At first, I too felt sorry for Aslan and bought Zealot. He writes beautifully and I breezed through the book. As I read, I screamed at it. I even screamed at the footnotes. He would say things like the Judaizers Paul attacked in Galatians were really James-brother-of-Jesus, Peter, and John. And that this was “definitively proven” by Gerd Ludemann in 2002. He claimed first century Jews were xenophobes who wanted to “rid the land of all foreigners.” He loves to use dramatic language, calling Paul “heretical” and “deviant’’ from James’ and most likely Jesus’ perspective. He sees deep spiritual discontinuity between Jesus, the gospels, and Paul, in just 60 years time.
OK, I’m an open minded person. Show me what ya’ got. When Aslan laid his cards on the table all I saw was inconsistent logic, meager evidence, and picking /choosing dubious sources. The book is so replete with errors, Elizabeth Castelli, Barnard Religion Professor, advises, “Nothing to see here, people. Move along.”
After I finished the ranting stage, I began to wonder about the historical Reza. Who is this man? Why did he write this book? Reza quotes Bultmann, who said that the quest for the historical Jesus is ultimately an internal quest. Scholars see themselves in the image of Jesus they have constructed. Reza looked in the mirror and saw in Jesus a deep compassion for suffering, powerless people. Reza says that Jesus blamed Rome and the elite Jews who sided with Rome. So, Jesus tried to create a revolution. While Jesus failed at toppling Rome and putting his 12 disciples in charge, he succeeded in becoming Reza’s hero. Reza calls himself a “committed disciple of Jesus of Nazareth” but not the Christ of Paul’s invention.
So, who is this man, Reza Aslan? Probably someone who has deep compassion for people suffering under oppressive and greedy governments, especially in the Muslim world. Why did he write this book? To destroy Paul’s over-spiritualized Christ and replace him with a more useful regime-changing role model. Reza is not a hero. Not a goat. Not a historical Jesus scholar. But a highly intelligent and caring child of Iranian immigrants trying to mitigate suffering by inspiring regime change.
To test my hypothesis, I investigated Reza’s academic interests and activities. His PhD Dissertation: Global Jihadism as a Transnational Social Movement: A Theoretical Framework. He is the founder of AslanMedia.com, an online journal for news and entertainment about the Middle East and the world, and co-founder /Chief Creative Officer of BoomGen Studios, the premier entertainment brand for creative content from and about the Greater Middle East. BINGO.

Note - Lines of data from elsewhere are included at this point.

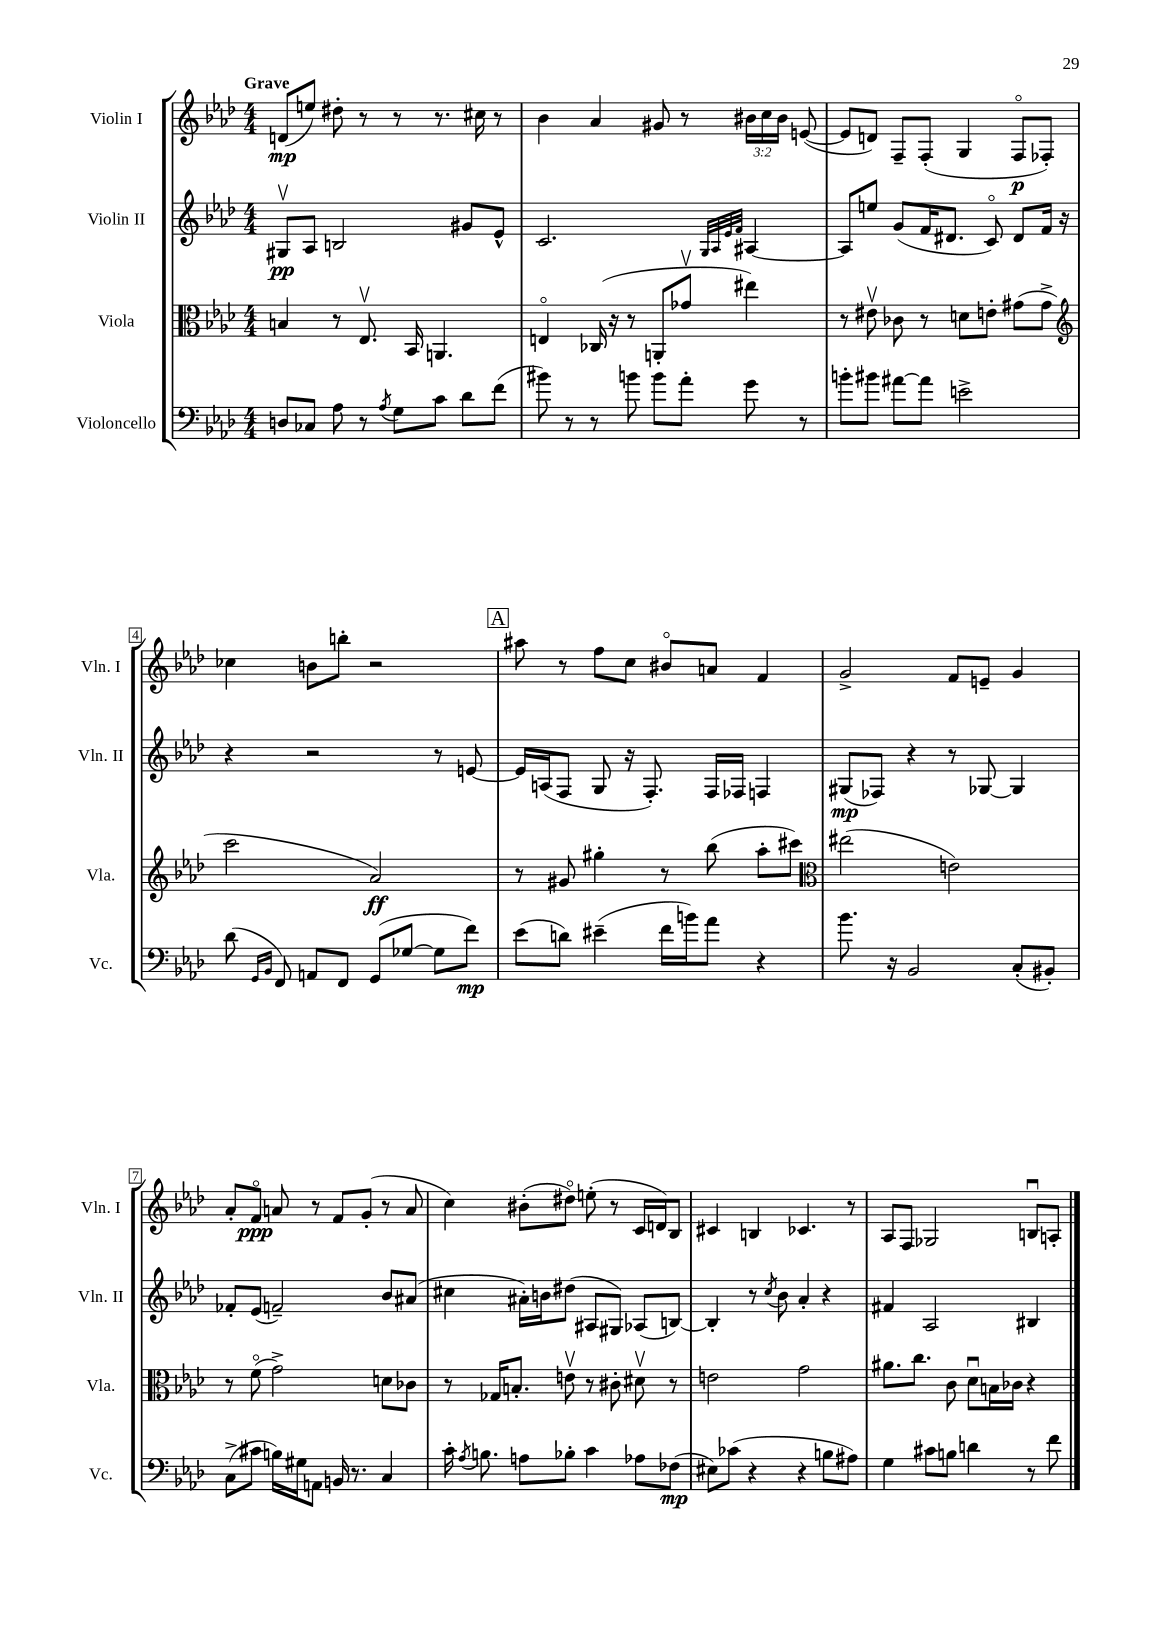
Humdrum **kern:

**kern	**dynam	**kern	**dynam	**kern	**dynam	**kern	**dynam
*part4	*part4	*part3	*part3	*part2	*part2	*part1	*part1
*staff4	*staff4	*staff3	*staff3	*staff2	*staff2	*staff1	*staff1
*I"Violoncello	*	*I"Viola	*	*I"Violin II	*	*I"Violin I	*
*I'Vc.	*	*I'Vla.	*	*I'Vln. II	*	*I'Vln. I	*
*clefF4	*	*clefC3	*	*clefG2	*	*clefG2	*
*k[b-e-a-d-]	*	*k[b-e-a-d-]	*	*k[b-e-a-d-]	*	*k[b-e-a-d-]	*
*M4/4	*	*M4/4	*	*M4/4	*	*M4/4	*
=1	=1	=1	=1	=1	=1	=1	=1
!	!	!	!	!	!	!LO:TX:a:B:t=Grave	!
8Dn/L	.	4Bn/	.	8G#Xv/L	pp	(8dn/L	mp
8C-X/J	.	.	.	8A-/J	.	8een/J)	.
8A-\	.	8r	.	2Bn/	.	8dd#X'\	.
8r	.	8.E-v/	.	.	.	8r	.
8qA-/	.	.	.	.	.	.	.
8G\L	.	.	.	.	.	8r	.
.	.	16BB-/	.	.	.	.	.
8c\J	.	4.AAn/	.	.	.	8.r	.
8d-\L	.	.	.	8g#X/L	.	.	.
.	.	.	.	.	.	16cc#X\	.
(8f\J	.	.	.	8e-^^/J	.	8r	.
=2	=2	=2	=2	=2	=2	=2	=2
8b#X\)	.	4En/	.	2.c/	.	4b-\	.
8r	.	.	.	.	.	.	.
8r	.	(16C-X/	.	.	.	4a-/	.
.	.	16r	.	.	.	.	.
8bn\	.	8r	.	.	.	.	.
8b\L	.	8AAn'/L	.	.	.	8g#X/	.
8a-'\J	.	8g-Xv/J	.	.	.	8r	.
.	.	.	.	32qqG/LLL	.	.	.
.	.	.	.	32qqA-/	.	.	.
.	.	.	.	32qqe-/	.	.	.
.	.	.	.	32qqf/JJJ	.	.	.
8g\	.	4ee#X\)	.	[4A#X/	.	24b#X\LL	.
.	.	.	.	.	.	24cc\	.
.	.	.	.	.	.	24b#\JJ	.
8r	.	.	.	.	.	([8en/	.
=3	=3	=3	=3	=3	=3	=3	=3
8bn'\L	.	8r	.	8A#/L]	.	8e/L]	.
8b#X\J	.	8e#Xv\	.	8een/J	.	8dn/J)	.
[8a#X\L	.	8c-X\	.	(8g/L	.	8F~/L	.
8a#\J]	.	8r	.	16f/K	.	(8F'/J	.
.	.	.	.	8.d#X/J	.	.	.
2en^\	.	8dn\L	.	.	.	4G/	.
.	.	8en'\J	.	8c/)	.	.	.
.	.	(8g#X\L	.	8d#/L	.	8F/L	p
.	.	8g#^\J	.	16f/Jk	.	8F-X'/J)	.
.	.	.	.	16r	.	.	.
!!LO:LB:g=z
=4	=4	=4	=4	=4	=4	=4	=4
*	*	*clefG2	*	*	*	*	*
(8d-\	.	2ccc\	.	4r	.	4cc-X\	.
16qqGG/LL	.	.	.	.	.	.	.
16qqBB-/JJ	.	.	.	.	.	.	.
8FF/)	.	.	.	.	.	.	.
8AAn/L	.	.	.	2r	.	8bn\L	.
8FF/J	.	.	.	.	.	8bbn'\J	.
(8GG/L	.	2a-/)	ff	.	.	2r	.
[8G-X/J	.	.	.	.	.	.	.
8G-\L]	.	.	.	8r	.	.	.
8f\J)	mp	.	.	[8en/	.	.	.
!!LO:REH:place=s1:t=A
=5	=5	=5	=5	=5	=5	=5	=5
(8e-\L	.	8r	.	16e/LL]	.	8aa#X\	.
.	.	.	.	(16An/J	.	.	.
8dn\J)	.	8g#X/	.	8F/J	.	8r	.
(4e#X~\	.	4gg#X'\	.	8G/	.	8ff\L	.
.	.	.	.	16r	.	8cc\J	.
.	.	.	.	8.F'/)	.	.	.
16f\LL	.	8r	.	.	.	8b#X/L	.
16bn\J)	.	.	.	.	.	.	.
8a-\J	.	(8bb-\	.	16F/LL	.	8an/J	.
.	.	.	.	16F-X/JJ	.	.	.
4r	.	8aa-'\L	.	4Fn/	.	4f/	.
.	.	8ccc#X\J)	.	.	.	.	.
=6	=6	=6	=6	=6	=6	=6	=6
*	*	*clefC3	*	*	*	*	*
8.b-\	.	(2ee#X\	.	(8G#X/L	mp	2g^/	.
.	.	.	.	8F-X/J)	.	.	.
16r	.	.	.	.	.	.	.
2BB-/	.	.	.	4r	.	.	.
.	.	2en\)	.	8r	.	8f/L	.
.	.	.	.	[8G-X/	.	8en~/J	.
(8C'/L	.	.	.	4G-/]	.	4g/	.
8BB#X'/J)	.	.	.	.	.	.	.
!!LO:LB:g=z
=7	=7	=7	=7	=7	=7	=7	=7
(8C^\L	.	8r	.	8f-X'/L	.	8a-'/L	.
8c#X\J	.	(8f\	.	(8e-/J	.	8f/J	ppp
16Bn\LL)	.	2g^\)	.	2fn~/)	.	8an/	.
16G#X\J	.	.	.	.	.	.	.
8AAn\J	.	.	.	.	.	8r	.
16BBn/	.	.	.	.	.	8f/L	.
8.r	.	.	.	.	.	.	.
.	.	.	.	.	.	(8g'/J	.
4C/	.	8dn\L	.	8b-/L	.	8r	.
.	.	8c-X\J	.	(8a#X/J	.	8a/	.
=8	=8	=8	=8	=8	=8	=8	=8
16c'\	.	8r	.	4cc#X\	.	4cc\)	.
8qA-/	.	.	.	.	.	.	.
8.Bn\	.	.	.	.	.	.	.
.	.	16G-X/KL	.	.	.	.	.
.	.	8.Bn'/J	.	.	.	.	.
8An\L	.	.	.	16a#X'\LL)	.	(8b#X'\L	.
.	.	.	.	16bn\J	.	.	.
8B-X'\J	.	8env\	.	(8dd#X\J	.	8dd#X\J)	.
4c\	.	8r	.	8A#X/L	.	(8een'\	.
.	.	8c#X'\	.	8G#X/J)	.	8r	.
8A-X\L	.	8d#Xv\	.	(8A-X/L	.	16c/LL	.
.	.	.	.	.	.	16dn/J)	.
(8F-X\J	mp	8r	.	[8Bn/J)	.	8B-/J	.
=9	=9	=9	=9	=9	=9	=9	=9
8E#X\L)	.	2en\	.	4B'/]	.	4c#X/	.
(8c-X\J	.	.	.	.	.	.	.
4r	.	.	.	8r	.	4Bn/	.
.	.	.	.	8qcc/	.	.	.
.	.	.	.	8b-\	.	.	.
4r	.	2g\	.	4a-'/	.	4.c-X/	.
8Bn\L	.	.	.	4r	.	.	.
8A#X\J)	.	.	.	.	.	8r	.
=10	=10	=10	=10	=10	=10	=10	=10
4G\	.	8.a#X\L	.	4f#X/	.	8A-/L	.
.	.	.	.	.	.	8F/J	.
.	.	8.cc\J	.	.	.	.	.
8c#X\L	.	.	.	2A-/	.	2G-X/	.
8Bn\J	.	8c\	.	.	.	.	.
4dn\	.	8d-u\L	.	.	.	.	.
.	.	16Bn\L	.	.	.	.	.
.	.	16c-X\JJ	.	.	.	.	.
8r	.	4r	.	4B#X/	.	8Bnu/L	.
8f\	.	.	.	.	.	8An'/J	.
==	==	==	==	==	==	==	==
*-	*-	*-	*-	*-	*-	*-	*-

I only hope and pray he doesn’t edit out the parts of the gospels where Jesus tells us to purge ourselves of anger. Because, by my reading of Jesus, the enemy isn’t Rome. We’re our own worst enemies; the Bible word is “sin”. Both Islam and Jesus teach that the secret to winning the “outer jihad” is winning the “inner jihad.” I am curious about Aslan’s inner jihad, spirituality, theology, and mission. Zealot was a lot of deconstruction; by the end, there wasn’t much left to believe in. Maybe his next book?